For years, the vast majority of people would confidently say that women want relationships, diamond engagement rings, marriage, and children, while men desire to be single. However, a recent study suggests that single men are actually looking for the same things as women. What’s more shocking, is the discovery that men might want those things even more than women!
Belinda Luscombe covered this fascinating story in the Huffington Post. The ever-popular Match.com presented their research findings of over five-thousand single men and women, and the results were surprising, to say the least. Most note-worthy was the discovery that 24-50 year-old men wanted to marry women of the same age more than the women in the same age category wanted to marry men.
Also, women presented a much greater desire for separate bank accounts, nights out and vacations with friends, and a greater need for personal space in general. Contrarily, men didn’t seem to possess this same sentiment. Men also cared less about their partners’ race and religion than women.
In addition, across every age group studied, more men wanted to have children than women. This may have been the most surprising piece of the puzzle. Which begs the question: what could possibly account for this major shift in our western world society?
First off, women are earning more money than ever, obtaining higher positions in the workplace with significantly better pay. Women can now also safely bear children well into their thirties. Beyond being safe, both are more socially acceptable nowadays. We’re seeing it in television and movies more often now where women are the main breadwinners of the household and their partners support their business endeavours. Whether that’s art imitating life or the other way around is hard to say. Either way, it’s clearly become the norm, and men are shifting accordingly, consciously or not.
The article’s conclusion is an interesting one: perhaps women, like men, also enjoy being single. Whether it’s to do with the discovery that more men (ages 35-44) want children than women (16% of women compared to 27% of men), or a heavier focus on career, we need to acknowledge the prospect that women might just be choosing a single lifestyle.

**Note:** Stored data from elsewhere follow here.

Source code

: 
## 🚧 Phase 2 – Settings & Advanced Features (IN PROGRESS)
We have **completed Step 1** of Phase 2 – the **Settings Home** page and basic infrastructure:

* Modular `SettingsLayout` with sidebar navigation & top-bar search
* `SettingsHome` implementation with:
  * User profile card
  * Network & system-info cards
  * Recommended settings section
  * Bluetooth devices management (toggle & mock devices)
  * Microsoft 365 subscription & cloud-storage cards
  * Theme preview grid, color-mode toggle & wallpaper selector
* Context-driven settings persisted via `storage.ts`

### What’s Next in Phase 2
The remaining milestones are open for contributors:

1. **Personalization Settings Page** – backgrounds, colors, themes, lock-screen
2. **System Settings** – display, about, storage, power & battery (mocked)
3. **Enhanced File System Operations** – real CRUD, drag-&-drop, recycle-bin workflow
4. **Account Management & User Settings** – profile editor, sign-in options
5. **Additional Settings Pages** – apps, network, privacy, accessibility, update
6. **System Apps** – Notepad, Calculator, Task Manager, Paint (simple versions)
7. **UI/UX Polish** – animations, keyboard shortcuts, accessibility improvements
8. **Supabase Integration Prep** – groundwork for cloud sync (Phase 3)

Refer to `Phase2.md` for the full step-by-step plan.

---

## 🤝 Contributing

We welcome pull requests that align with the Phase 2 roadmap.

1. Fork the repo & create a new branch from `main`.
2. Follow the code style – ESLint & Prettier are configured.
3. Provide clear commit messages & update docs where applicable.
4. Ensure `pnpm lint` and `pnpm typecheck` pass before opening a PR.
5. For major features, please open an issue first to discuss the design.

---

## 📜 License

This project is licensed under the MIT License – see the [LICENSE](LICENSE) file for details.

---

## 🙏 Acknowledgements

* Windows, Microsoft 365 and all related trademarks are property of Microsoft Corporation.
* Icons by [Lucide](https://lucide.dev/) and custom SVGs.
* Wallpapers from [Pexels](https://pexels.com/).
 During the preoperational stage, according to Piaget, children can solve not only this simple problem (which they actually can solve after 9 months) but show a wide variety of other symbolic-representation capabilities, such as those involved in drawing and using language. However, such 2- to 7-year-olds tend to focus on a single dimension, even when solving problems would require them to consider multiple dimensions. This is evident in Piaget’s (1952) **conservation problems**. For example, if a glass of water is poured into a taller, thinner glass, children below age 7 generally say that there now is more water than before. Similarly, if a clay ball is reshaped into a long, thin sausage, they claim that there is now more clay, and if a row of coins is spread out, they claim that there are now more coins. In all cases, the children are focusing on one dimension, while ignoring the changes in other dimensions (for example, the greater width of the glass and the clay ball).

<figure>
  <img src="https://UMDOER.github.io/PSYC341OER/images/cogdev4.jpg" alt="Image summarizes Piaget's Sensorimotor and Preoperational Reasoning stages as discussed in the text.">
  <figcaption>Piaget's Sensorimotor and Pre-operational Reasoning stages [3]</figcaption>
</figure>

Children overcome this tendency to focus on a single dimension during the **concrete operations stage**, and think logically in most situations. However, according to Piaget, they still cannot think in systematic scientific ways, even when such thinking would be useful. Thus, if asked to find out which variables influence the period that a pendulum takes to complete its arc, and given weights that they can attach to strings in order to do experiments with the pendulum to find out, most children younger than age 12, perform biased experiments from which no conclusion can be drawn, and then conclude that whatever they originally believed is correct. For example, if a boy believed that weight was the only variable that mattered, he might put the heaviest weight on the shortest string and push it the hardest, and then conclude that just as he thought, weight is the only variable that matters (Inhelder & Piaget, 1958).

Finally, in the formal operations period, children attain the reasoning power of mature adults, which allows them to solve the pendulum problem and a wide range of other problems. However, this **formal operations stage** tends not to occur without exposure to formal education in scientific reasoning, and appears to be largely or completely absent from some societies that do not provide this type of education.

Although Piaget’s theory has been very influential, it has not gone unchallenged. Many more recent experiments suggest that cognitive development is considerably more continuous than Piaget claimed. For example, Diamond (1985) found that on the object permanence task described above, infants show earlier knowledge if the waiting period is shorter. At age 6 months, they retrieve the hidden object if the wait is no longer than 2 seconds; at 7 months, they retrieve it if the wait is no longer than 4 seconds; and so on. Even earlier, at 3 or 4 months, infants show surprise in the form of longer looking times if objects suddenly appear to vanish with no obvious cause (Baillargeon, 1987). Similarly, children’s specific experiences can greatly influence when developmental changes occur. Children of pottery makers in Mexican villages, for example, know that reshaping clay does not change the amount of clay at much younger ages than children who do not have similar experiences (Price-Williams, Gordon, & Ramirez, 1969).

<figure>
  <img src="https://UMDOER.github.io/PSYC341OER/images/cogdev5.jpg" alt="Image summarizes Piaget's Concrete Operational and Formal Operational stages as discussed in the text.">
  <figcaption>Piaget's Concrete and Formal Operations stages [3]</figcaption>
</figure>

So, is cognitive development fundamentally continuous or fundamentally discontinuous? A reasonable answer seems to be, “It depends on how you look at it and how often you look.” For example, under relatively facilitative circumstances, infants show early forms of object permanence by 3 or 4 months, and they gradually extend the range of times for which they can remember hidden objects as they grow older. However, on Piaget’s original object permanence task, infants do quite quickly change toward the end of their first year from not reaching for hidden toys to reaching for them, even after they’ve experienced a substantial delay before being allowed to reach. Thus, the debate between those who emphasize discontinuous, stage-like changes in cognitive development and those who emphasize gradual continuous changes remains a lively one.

A woman who was single in years passed used to be considered somewhat of a leper. She was either labeled as desperate, having some sort of personality disorder, or obsessed with her cats. Over time, that idea started shifting and the general public perceived this single woman as a soulless, career-obsessed, workaholic. In truth, now there is much more space for the likelihood that being single is a choice that some women simply choose for themselves for no other reason other than- that’s the way they like it.
What this says about our future and gender norms is beyond us, but one thing is certain: men and women might have a lot more in common than we previously thought.